ABOUT THIS TASK: Write out, without any change, the lines in the material below that run from the line with "Volume 04– Issue 02, April 2016" through the line with "The model showed", both included.
[STUDY MATERIAL — start]
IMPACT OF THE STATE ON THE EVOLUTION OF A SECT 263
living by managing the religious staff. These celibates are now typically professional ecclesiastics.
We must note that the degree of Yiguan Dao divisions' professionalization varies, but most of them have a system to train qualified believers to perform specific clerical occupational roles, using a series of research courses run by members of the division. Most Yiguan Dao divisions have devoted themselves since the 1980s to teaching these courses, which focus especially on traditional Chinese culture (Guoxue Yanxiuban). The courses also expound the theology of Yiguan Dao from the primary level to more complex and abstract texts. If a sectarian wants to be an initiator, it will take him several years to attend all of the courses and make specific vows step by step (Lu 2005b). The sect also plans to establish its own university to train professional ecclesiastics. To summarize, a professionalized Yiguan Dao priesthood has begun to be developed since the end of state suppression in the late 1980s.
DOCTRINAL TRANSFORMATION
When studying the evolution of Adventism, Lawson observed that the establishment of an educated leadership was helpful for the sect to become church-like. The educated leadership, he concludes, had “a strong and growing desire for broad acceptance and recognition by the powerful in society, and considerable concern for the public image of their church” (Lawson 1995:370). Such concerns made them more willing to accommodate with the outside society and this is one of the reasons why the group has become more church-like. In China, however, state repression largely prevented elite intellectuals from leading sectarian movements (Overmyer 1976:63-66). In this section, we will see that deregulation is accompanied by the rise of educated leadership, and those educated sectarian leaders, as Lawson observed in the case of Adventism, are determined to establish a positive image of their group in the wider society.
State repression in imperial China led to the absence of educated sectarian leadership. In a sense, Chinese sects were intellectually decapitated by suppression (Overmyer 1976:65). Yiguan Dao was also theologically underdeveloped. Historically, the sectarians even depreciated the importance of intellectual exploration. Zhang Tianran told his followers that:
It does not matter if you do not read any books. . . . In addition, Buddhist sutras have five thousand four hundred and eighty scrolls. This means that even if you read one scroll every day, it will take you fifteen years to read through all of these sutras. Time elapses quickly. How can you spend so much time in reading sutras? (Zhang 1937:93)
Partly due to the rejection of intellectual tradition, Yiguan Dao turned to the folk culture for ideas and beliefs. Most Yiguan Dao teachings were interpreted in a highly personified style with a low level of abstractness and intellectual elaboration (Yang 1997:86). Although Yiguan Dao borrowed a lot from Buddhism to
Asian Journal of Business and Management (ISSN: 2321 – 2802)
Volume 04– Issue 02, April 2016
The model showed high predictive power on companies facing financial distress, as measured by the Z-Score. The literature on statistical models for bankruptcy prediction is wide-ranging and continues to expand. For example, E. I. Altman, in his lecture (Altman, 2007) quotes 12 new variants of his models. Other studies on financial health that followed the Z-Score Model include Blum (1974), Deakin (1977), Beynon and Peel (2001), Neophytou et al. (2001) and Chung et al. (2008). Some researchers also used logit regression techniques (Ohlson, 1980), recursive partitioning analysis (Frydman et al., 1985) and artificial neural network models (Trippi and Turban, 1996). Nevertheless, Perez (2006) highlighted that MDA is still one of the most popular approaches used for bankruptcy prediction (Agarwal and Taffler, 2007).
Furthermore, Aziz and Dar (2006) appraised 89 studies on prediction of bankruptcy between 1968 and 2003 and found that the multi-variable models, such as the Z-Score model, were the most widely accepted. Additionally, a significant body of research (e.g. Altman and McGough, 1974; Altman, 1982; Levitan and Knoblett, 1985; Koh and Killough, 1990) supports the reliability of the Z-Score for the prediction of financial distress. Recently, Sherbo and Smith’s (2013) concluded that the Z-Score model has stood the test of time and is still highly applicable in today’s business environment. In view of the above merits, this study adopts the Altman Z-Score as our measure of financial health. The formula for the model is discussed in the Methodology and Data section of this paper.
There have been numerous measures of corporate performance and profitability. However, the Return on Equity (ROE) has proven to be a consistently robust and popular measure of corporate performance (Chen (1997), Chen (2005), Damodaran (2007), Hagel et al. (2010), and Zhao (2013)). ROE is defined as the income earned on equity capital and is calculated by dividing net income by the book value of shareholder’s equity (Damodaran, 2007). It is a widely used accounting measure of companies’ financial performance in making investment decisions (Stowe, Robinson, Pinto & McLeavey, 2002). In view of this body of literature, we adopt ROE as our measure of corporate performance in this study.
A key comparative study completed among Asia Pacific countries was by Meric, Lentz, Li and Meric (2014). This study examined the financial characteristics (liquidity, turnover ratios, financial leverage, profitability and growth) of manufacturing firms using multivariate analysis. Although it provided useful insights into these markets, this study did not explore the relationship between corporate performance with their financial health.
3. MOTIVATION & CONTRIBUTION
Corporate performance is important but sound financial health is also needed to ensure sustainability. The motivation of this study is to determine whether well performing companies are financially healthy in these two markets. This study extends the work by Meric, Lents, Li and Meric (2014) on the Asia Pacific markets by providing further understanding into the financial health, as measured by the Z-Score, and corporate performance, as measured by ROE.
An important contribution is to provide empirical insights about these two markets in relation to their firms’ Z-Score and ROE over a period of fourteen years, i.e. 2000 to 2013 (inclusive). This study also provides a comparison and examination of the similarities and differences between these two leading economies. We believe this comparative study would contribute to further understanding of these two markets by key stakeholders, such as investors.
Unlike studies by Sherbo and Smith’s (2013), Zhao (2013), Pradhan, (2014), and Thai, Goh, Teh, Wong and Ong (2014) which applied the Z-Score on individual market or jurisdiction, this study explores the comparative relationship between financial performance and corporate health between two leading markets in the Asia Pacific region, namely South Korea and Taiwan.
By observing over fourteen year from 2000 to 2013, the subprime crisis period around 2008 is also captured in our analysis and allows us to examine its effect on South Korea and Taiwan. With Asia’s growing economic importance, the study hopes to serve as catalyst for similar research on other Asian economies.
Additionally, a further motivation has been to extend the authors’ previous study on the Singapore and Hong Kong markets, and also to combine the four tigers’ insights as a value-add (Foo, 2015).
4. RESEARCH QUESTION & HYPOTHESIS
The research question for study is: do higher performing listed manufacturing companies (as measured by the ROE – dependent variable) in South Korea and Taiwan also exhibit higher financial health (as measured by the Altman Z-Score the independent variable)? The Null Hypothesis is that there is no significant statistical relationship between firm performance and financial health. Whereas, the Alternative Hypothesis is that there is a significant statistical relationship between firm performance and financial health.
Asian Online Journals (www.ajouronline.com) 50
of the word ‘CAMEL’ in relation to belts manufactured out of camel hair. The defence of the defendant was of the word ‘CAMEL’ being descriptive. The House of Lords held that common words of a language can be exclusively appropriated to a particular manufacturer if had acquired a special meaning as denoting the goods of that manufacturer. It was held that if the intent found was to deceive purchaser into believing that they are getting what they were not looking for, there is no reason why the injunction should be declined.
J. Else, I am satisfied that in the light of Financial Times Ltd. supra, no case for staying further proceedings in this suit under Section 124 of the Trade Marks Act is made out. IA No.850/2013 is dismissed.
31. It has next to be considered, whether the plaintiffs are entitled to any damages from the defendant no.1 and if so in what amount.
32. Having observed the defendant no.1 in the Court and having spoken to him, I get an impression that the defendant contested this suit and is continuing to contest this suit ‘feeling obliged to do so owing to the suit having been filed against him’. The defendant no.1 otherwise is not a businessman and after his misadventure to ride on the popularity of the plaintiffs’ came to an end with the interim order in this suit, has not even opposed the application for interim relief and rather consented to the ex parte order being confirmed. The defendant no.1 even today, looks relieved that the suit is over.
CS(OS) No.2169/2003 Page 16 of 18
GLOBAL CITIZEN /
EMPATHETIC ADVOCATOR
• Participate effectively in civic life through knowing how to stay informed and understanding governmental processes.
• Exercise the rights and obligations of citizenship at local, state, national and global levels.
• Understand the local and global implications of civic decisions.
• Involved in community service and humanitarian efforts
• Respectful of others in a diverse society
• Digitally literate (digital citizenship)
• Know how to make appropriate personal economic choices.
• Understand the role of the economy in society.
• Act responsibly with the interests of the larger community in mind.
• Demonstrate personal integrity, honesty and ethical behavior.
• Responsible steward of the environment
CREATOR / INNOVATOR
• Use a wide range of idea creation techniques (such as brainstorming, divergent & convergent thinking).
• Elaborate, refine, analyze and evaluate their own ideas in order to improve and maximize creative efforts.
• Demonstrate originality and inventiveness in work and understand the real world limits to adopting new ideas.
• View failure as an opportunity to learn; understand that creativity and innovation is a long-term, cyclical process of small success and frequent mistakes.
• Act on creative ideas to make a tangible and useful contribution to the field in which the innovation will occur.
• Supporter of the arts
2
[STUDY MATERIAL — finish]
EXERCISE OUTPUT:
Volume 04– Issue 02, April 2016
The model showed high predictive power on companies facing financial distress, as measured by the Z-Score. The literature on statistical models for bankruptcy prediction is wide-ranging and continues to expand. For example, E. I. Altman, in his lecture (Altman, 2007) quotes 12 new variants of his models. Other studies on financial health that followed the Z-Score Model include Blum (1974), Deakin (1977), Beynon and Peel (2001), Neophytou et al. (2001) and Chung et al. (2008). Some researchers also used logit regression techniques (Ohlson, 1980), recursive partitioning analysis (Frydman et al., 1985) and artificial neural network models (Trippi and Turban, 1996). Nevertheless, Perez (2006) highlighted that MDA is still one of the most popular approaches used for bankruptcy prediction (Agarwal and Taffler, 2007).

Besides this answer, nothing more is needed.